Eduardo apertou a mão dele com firmeza, um aperto frio e sem cumplicidade. "O dinheiro será transferido amanhã. E eu espero que você desapareça da vida dela para sempre."
Rafael deu um último olhar para Isabella, um olhar que ela não conseguiu interpretar. Em seguida, virou-se e se afastou, desaparecendo entre as árvores, deixando para trás apenas o eco de suas palavras cruéis e a sombra de sua presença sinistra.
Isabella olhou para Eduardo, a confusão e a gratidão lutando em seu peito. Ele havia comprado sua liberdade. A ideia era avassaladora, e a realização do sacrifício que ele estava fazendo por ela a deixou sem palavras.
"Eduardo...", ela começou, sua voz embargada.

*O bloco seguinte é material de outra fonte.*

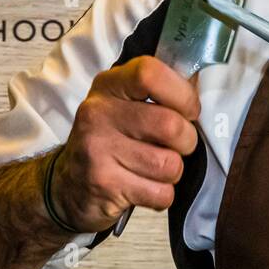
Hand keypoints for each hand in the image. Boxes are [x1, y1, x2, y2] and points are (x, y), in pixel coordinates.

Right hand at [50, 56, 200, 230]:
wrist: (68, 187)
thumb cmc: (111, 141)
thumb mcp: (125, 105)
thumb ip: (160, 93)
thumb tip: (200, 85)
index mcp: (109, 85)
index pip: (150, 73)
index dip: (182, 94)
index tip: (188, 110)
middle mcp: (98, 113)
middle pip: (170, 124)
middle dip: (186, 141)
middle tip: (175, 146)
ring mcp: (97, 149)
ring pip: (170, 164)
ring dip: (173, 172)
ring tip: (155, 168)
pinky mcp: (104, 184)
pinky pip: (161, 193)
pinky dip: (162, 195)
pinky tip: (145, 188)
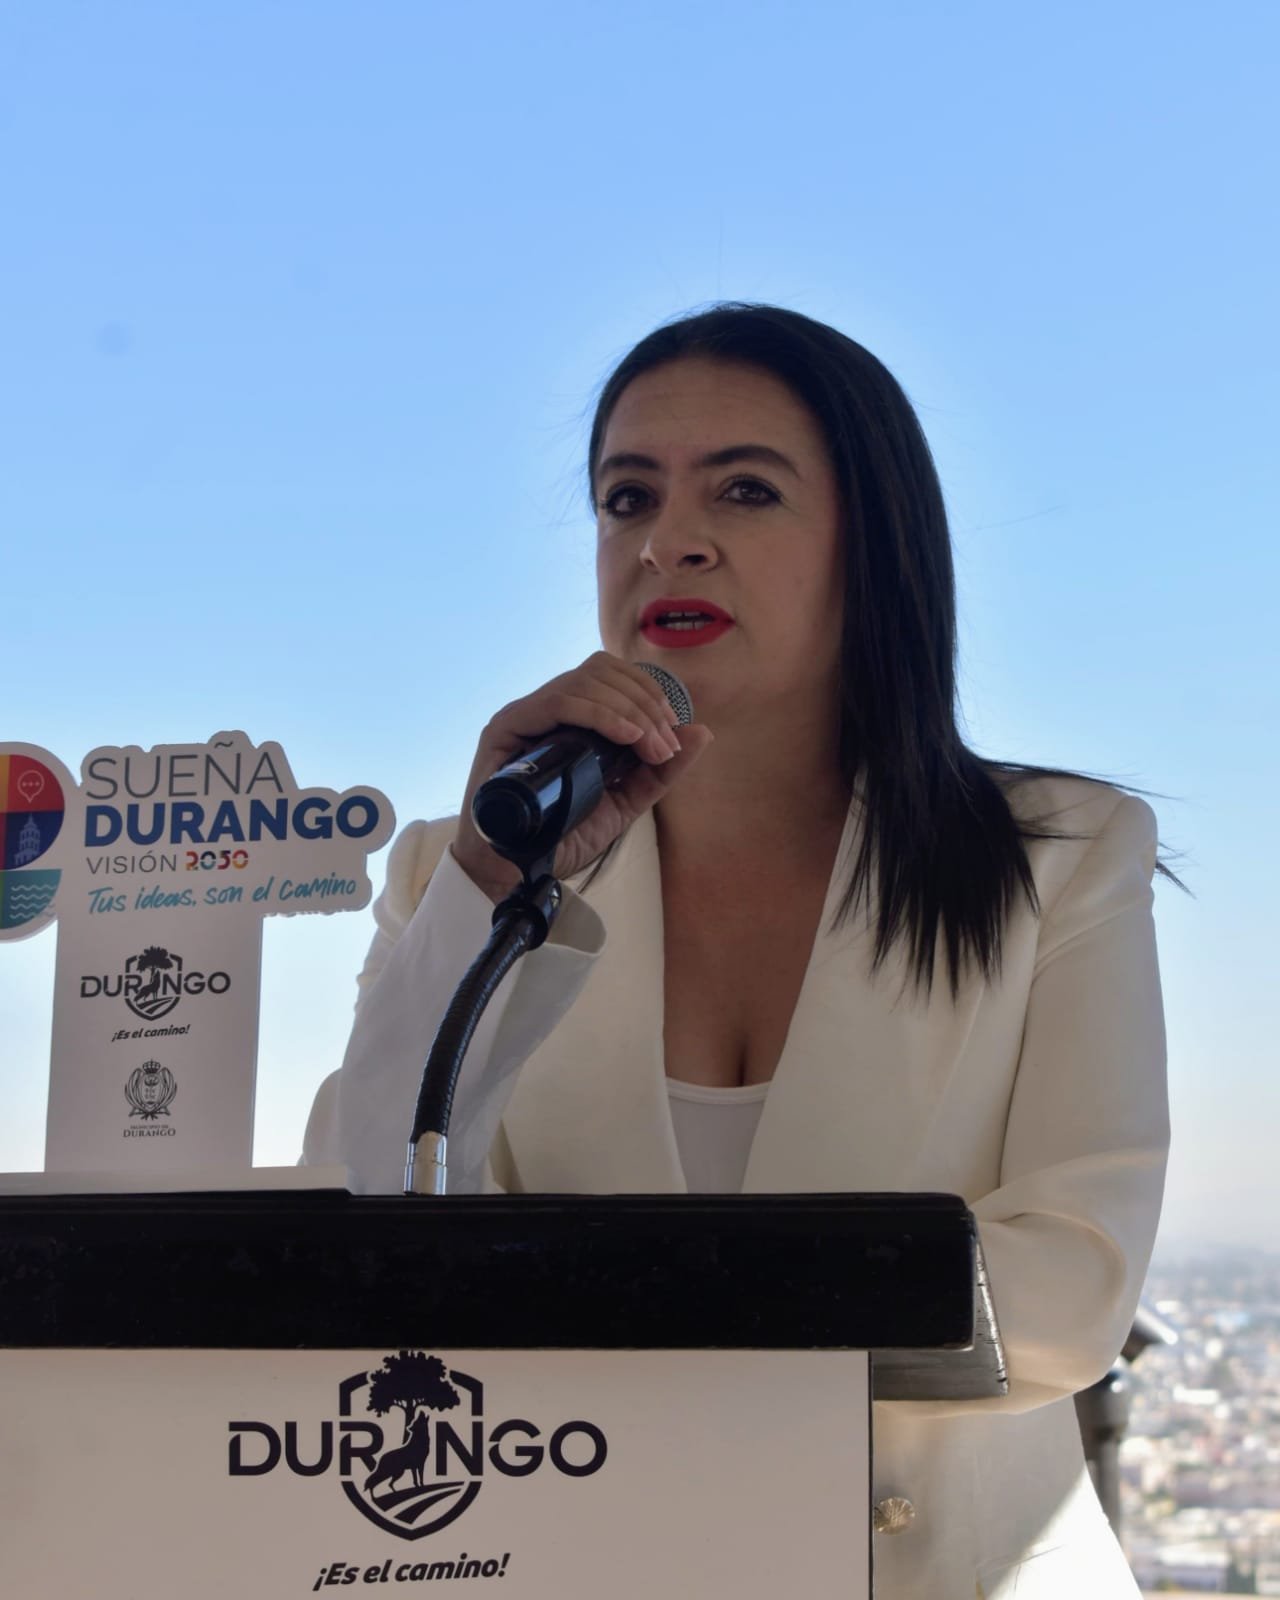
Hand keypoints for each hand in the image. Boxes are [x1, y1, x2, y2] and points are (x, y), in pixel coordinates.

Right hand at [451, 652, 713, 900]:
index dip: (649, 692)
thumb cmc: (565, 834)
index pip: (613, 674)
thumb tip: (703, 732)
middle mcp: (546, 708)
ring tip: (651, 746)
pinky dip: (600, 714)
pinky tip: (627, 737)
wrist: (519, 870)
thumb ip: (661, 769)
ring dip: (630, 710)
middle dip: (645, 703)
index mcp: (572, 717)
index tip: (674, 731)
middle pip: (603, 671)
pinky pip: (559, 703)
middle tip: (664, 746)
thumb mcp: (627, 800)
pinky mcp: (507, 727)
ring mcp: (525, 715)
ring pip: (585, 681)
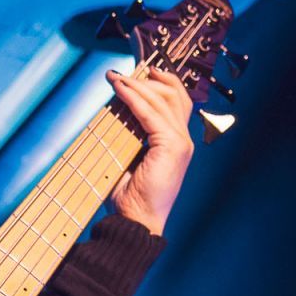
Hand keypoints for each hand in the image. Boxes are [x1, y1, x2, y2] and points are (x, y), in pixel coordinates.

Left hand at [105, 63, 194, 236]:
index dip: (157, 84)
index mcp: (176, 143)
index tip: (133, 74)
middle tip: (121, 73)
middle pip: (173, 94)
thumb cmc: (129, 198)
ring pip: (163, 100)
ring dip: (137, 84)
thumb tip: (113, 113)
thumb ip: (127, 137)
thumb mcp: (127, 160)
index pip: (175, 102)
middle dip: (147, 79)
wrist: (136, 222)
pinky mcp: (172, 146)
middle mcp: (183, 140)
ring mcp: (180, 143)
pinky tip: (120, 89)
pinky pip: (151, 114)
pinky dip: (134, 98)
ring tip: (116, 78)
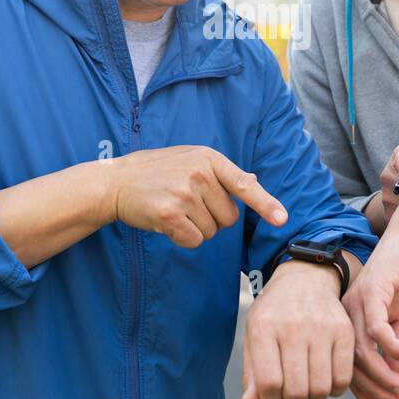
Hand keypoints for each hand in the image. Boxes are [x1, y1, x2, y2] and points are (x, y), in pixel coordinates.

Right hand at [111, 146, 285, 247]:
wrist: (116, 181)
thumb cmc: (156, 171)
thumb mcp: (189, 160)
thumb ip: (220, 173)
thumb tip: (252, 180)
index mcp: (208, 158)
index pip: (243, 184)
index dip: (265, 204)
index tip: (282, 219)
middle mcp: (199, 173)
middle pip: (229, 218)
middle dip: (213, 219)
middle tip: (188, 205)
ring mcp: (184, 193)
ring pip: (212, 232)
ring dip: (196, 229)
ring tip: (175, 210)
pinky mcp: (170, 213)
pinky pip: (194, 241)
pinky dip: (183, 239)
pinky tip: (167, 223)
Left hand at [240, 260, 354, 398]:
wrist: (305, 278)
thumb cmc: (275, 313)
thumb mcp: (254, 334)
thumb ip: (252, 371)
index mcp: (264, 327)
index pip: (269, 382)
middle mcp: (293, 326)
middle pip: (297, 389)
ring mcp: (321, 328)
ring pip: (321, 388)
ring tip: (307, 394)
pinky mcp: (344, 331)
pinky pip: (343, 378)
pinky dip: (335, 390)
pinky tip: (325, 382)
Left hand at [342, 191, 398, 398]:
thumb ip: (398, 345)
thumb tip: (395, 376)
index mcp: (349, 320)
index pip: (349, 363)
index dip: (364, 390)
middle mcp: (347, 312)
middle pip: (353, 361)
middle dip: (376, 388)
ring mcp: (357, 300)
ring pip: (364, 349)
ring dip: (385, 374)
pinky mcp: (373, 289)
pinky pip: (377, 326)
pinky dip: (392, 346)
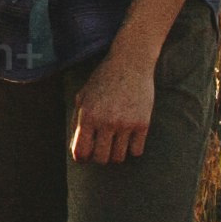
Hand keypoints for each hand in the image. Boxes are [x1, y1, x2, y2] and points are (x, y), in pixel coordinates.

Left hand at [70, 34, 161, 161]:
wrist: (131, 62)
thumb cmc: (104, 78)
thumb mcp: (83, 95)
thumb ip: (77, 121)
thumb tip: (77, 148)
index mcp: (88, 116)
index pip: (81, 152)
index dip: (82, 158)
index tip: (86, 156)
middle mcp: (106, 122)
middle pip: (101, 159)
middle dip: (100, 157)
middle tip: (102, 148)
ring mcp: (125, 124)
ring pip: (119, 158)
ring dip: (116, 154)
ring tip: (116, 143)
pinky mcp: (143, 123)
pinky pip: (137, 152)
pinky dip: (132, 149)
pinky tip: (130, 138)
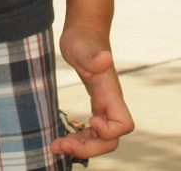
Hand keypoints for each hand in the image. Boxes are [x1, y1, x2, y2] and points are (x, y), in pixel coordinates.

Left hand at [49, 27, 133, 160]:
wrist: (85, 32)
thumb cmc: (82, 38)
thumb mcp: (80, 46)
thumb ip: (92, 56)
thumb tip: (106, 58)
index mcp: (110, 91)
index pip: (123, 124)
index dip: (108, 130)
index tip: (90, 120)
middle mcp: (110, 102)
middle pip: (111, 139)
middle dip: (89, 148)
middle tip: (61, 145)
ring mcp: (104, 105)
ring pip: (102, 139)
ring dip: (82, 148)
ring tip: (57, 145)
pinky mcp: (97, 106)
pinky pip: (94, 132)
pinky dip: (80, 140)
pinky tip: (64, 138)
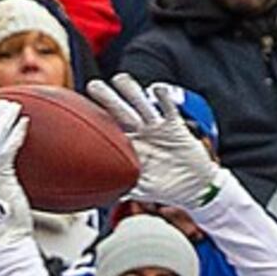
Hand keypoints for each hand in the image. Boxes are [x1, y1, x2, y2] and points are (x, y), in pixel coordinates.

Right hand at [0, 98, 33, 249]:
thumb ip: (4, 186)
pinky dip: (15, 135)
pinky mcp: (1, 180)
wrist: (8, 242)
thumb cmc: (9, 228)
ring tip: (14, 106)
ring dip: (3, 121)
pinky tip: (24, 124)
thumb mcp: (3, 201)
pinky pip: (7, 151)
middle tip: (0, 102)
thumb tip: (11, 183)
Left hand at [87, 75, 222, 211]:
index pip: (111, 131)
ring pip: (142, 106)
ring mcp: (157, 129)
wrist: (195, 184)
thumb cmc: (166, 188)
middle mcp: (141, 134)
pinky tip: (155, 88)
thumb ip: (125, 188)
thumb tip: (105, 197)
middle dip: (108, 99)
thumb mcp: (143, 190)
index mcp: (130, 148)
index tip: (81, 114)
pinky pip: (169, 110)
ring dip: (132, 92)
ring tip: (120, 79)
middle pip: (122, 113)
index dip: (97, 123)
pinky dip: (163, 99)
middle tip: (93, 86)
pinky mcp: (176, 127)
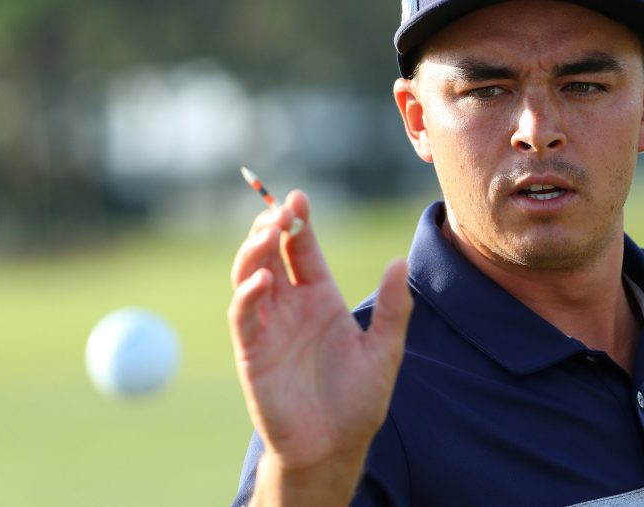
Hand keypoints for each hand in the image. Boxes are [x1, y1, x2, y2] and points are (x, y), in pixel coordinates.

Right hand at [228, 190, 412, 496]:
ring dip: (254, 251)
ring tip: (267, 231)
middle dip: (271, 228)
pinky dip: (247, 294)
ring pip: (250, 276)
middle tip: (280, 209)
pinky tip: (261, 279)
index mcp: (320, 297)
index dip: (298, 222)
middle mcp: (290, 306)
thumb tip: (399, 260)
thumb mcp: (384, 350)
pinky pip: (243, 315)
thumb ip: (392, 307)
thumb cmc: (359, 400)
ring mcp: (268, 326)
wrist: (334, 446)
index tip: (299, 197)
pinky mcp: (252, 351)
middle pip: (271, 254)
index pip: (302, 249)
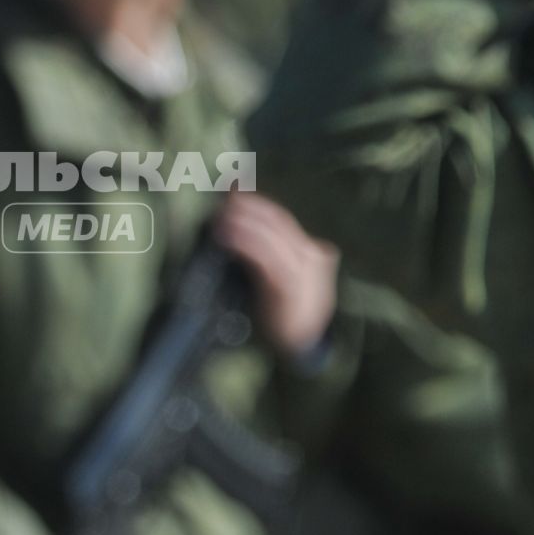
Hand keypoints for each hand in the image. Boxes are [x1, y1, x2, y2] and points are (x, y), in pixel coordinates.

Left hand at [213, 193, 338, 358]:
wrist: (303, 344)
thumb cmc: (290, 312)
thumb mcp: (289, 280)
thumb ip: (274, 257)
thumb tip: (240, 227)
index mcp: (312, 252)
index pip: (282, 219)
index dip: (257, 203)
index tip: (234, 190)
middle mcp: (311, 256)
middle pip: (277, 221)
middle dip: (248, 207)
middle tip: (223, 199)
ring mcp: (302, 270)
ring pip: (271, 235)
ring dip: (242, 222)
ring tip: (221, 216)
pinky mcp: (287, 285)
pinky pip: (264, 257)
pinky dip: (244, 242)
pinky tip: (227, 236)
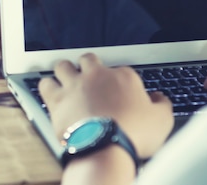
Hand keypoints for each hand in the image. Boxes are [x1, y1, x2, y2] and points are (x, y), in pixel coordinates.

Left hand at [39, 54, 172, 159]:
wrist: (105, 147)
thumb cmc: (132, 134)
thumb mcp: (161, 120)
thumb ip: (162, 105)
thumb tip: (160, 98)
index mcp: (123, 77)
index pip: (121, 69)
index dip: (120, 80)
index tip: (120, 91)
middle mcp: (97, 76)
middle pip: (88, 59)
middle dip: (88, 65)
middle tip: (90, 77)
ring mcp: (74, 85)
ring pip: (63, 66)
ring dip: (64, 71)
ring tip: (66, 79)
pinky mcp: (57, 99)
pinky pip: (45, 84)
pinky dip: (47, 86)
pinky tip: (50, 91)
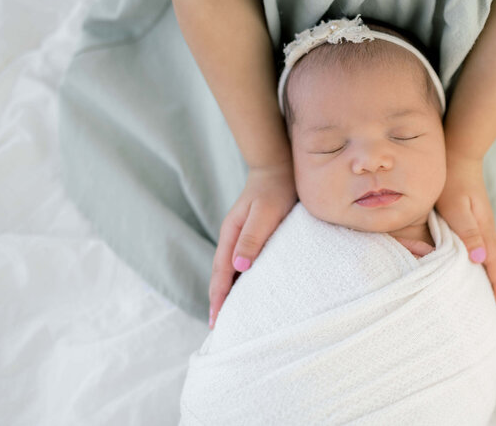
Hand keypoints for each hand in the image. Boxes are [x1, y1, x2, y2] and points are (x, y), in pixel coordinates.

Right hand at [208, 161, 296, 328]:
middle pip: (221, 275)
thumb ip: (252, 239)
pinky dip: (240, 279)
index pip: (221, 274)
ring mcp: (240, 237)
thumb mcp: (265, 214)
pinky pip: (242, 263)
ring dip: (228, 292)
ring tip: (230, 314)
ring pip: (230, 271)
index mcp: (231, 235)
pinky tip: (247, 288)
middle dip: (218, 300)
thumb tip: (239, 268)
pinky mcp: (252, 236)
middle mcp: (232, 238)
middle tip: (218, 327)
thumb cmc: (275, 190)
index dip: (219, 298)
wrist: (279, 167)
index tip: (217, 321)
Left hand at [435, 152, 495, 308]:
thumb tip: (479, 260)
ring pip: (490, 255)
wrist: (458, 153)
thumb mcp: (456, 206)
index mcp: (484, 230)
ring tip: (488, 292)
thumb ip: (467, 231)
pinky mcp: (474, 218)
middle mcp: (486, 229)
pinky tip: (475, 264)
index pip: (495, 264)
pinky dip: (483, 260)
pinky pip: (482, 246)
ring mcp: (482, 223)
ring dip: (491, 274)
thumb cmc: (452, 180)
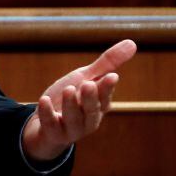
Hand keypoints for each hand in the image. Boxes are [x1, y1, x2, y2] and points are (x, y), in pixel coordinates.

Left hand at [21, 39, 136, 161]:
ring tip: (68, 89)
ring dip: (71, 105)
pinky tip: (44, 100)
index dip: (108, 88)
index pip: (105, 96)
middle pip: (92, 110)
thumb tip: (132, 42)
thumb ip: (107, 63)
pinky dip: (47, 113)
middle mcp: (88, 119)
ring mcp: (71, 128)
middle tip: (89, 84)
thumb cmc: (71, 97)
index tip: (111, 76)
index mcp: (99, 105)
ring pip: (74, 119)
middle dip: (91, 98)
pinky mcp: (53, 133)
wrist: (46, 123)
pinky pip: (51, 125)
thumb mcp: (87, 77)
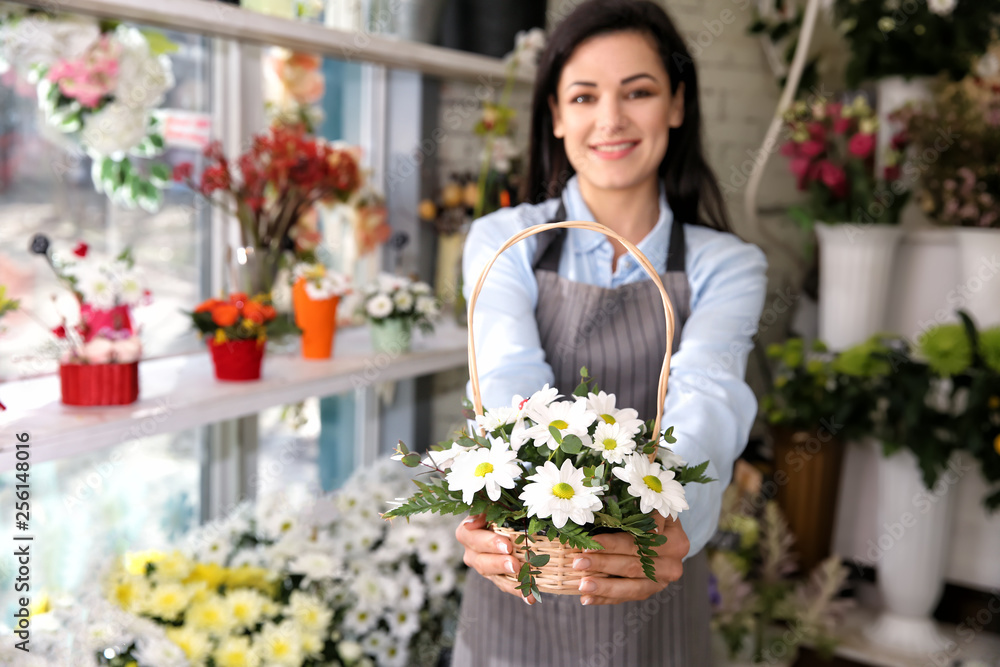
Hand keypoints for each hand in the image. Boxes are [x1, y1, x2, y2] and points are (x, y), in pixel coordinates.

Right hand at [455, 513, 537, 604]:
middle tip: (515, 564)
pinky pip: (505, 585)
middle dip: (498, 562)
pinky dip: (519, 591)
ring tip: (525, 581)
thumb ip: (491, 507)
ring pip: (491, 575)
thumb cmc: (506, 508)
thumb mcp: (498, 504)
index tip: (507, 544)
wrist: (515, 523)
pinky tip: (530, 597)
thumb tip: (485, 516)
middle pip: (479, 559)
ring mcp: (483, 565)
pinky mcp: (496, 577)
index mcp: (468, 529)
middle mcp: (472, 550)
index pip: (468, 535)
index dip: (487, 541)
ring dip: (508, 579)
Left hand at [572, 513, 689, 605]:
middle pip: (634, 565)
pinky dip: (605, 598)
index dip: (615, 542)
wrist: (668, 537)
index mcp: (674, 539)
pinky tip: (587, 598)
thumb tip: (595, 517)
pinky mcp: (651, 592)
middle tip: (579, 562)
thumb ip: (632, 513)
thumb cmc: (651, 516)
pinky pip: (626, 597)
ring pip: (632, 587)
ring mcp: (662, 581)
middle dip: (604, 563)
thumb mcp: (648, 508)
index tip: (592, 541)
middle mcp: (672, 563)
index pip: (641, 541)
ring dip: (604, 587)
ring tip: (582, 584)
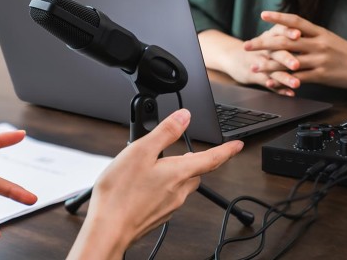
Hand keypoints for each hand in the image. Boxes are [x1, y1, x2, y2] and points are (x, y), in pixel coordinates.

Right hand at [69, 109, 243, 258]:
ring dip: (176, 175)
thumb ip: (165, 133)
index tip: (238, 145)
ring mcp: (169, 207)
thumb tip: (184, 117)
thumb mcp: (141, 151)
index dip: (227, 150)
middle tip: (188, 153)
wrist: (108, 230)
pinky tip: (145, 187)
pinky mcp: (157, 216)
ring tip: (158, 167)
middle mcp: (179, 192)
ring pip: (181, 186)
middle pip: (196, 173)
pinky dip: (162, 189)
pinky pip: (168, 198)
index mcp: (179, 173)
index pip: (212, 158)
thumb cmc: (120, 193)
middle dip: (195, 162)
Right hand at [198, 29, 298, 95]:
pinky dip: (279, 89)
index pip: (279, 30)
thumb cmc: (259, 45)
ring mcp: (259, 63)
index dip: (288, 32)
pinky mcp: (255, 76)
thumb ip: (285, 32)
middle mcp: (265, 49)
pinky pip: (268, 82)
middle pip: (276, 52)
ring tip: (296, 84)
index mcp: (270, 35)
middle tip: (296, 64)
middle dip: (287, 58)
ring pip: (272, 70)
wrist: (233, 56)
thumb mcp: (269, 35)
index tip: (298, 34)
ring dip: (285, 78)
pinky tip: (289, 93)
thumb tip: (305, 29)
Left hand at [245, 11, 346, 88]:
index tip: (262, 15)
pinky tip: (272, 83)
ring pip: (289, 61)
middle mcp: (318, 43)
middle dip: (264, 43)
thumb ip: (312, 36)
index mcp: (320, 32)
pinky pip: (298, 78)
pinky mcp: (321, 75)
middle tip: (247, 45)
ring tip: (254, 66)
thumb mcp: (331, 39)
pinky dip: (283, 81)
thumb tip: (295, 32)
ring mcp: (319, 59)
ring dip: (269, 64)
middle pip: (286, 40)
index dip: (278, 17)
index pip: (296, 21)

Eduardo a puxou para um abraço apertado, sentindo o corpo dela tremer. "Não diga nada, Bela", ele sussurrou em seu ouvido. "Apenas... me deixe cuidar de você."
Sob o céu parisiense, que agora começava a se tingir de um crepúsculo melancólico, Isabella se permitiu ser consolada. Ela havia escapado de Rafael, mas o preço de sua liberdade era alto. E, naquele momento, ela não sabia se poderia aceitar plenamente a generosidade de Eduardo, ou se a sombra da traição de Rafael jamais a deixaria em paz.